-------- SUPPLIED MATERIAL

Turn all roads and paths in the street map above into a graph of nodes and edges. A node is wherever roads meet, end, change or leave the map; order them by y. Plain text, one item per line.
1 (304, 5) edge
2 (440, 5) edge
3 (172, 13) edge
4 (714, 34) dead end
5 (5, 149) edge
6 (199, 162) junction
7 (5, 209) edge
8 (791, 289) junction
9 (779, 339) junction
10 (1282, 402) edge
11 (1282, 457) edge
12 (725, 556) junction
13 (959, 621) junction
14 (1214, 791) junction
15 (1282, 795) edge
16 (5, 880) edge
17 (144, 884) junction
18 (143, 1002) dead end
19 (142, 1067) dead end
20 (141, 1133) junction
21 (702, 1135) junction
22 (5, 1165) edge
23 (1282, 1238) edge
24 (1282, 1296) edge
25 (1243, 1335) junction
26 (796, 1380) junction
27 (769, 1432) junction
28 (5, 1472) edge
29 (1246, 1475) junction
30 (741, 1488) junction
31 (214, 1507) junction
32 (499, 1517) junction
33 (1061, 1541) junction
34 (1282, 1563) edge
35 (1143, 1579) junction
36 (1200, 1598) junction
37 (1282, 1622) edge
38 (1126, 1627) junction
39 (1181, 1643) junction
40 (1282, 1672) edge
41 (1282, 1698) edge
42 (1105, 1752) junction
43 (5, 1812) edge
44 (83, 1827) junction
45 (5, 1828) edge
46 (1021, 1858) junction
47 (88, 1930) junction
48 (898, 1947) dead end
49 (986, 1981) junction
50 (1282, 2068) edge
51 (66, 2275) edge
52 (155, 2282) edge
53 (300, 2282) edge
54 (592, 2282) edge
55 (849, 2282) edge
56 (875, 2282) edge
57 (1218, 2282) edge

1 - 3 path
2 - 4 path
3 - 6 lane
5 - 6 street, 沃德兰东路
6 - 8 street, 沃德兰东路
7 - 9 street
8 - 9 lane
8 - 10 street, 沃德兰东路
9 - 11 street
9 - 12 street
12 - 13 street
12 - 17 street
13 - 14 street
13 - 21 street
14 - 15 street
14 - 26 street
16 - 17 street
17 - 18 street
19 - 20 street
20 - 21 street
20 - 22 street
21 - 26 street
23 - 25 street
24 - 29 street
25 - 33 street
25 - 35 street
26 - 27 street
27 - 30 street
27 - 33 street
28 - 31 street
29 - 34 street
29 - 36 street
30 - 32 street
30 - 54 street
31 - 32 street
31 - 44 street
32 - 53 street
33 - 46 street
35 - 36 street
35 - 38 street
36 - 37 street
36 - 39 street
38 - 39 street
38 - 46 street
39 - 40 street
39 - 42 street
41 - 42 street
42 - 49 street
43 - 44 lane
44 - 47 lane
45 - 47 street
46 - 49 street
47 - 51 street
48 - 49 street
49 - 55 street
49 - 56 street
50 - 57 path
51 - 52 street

----------------

* [ACTIVITY]
Copy out the lines of the data where the word "沃德兰东路" can be found.

* [SOLVED PROBLEM]
5 - 6 street, 沃德兰东路
6 - 8 street, 沃德兰东路
8 - 10 street, 沃德兰东路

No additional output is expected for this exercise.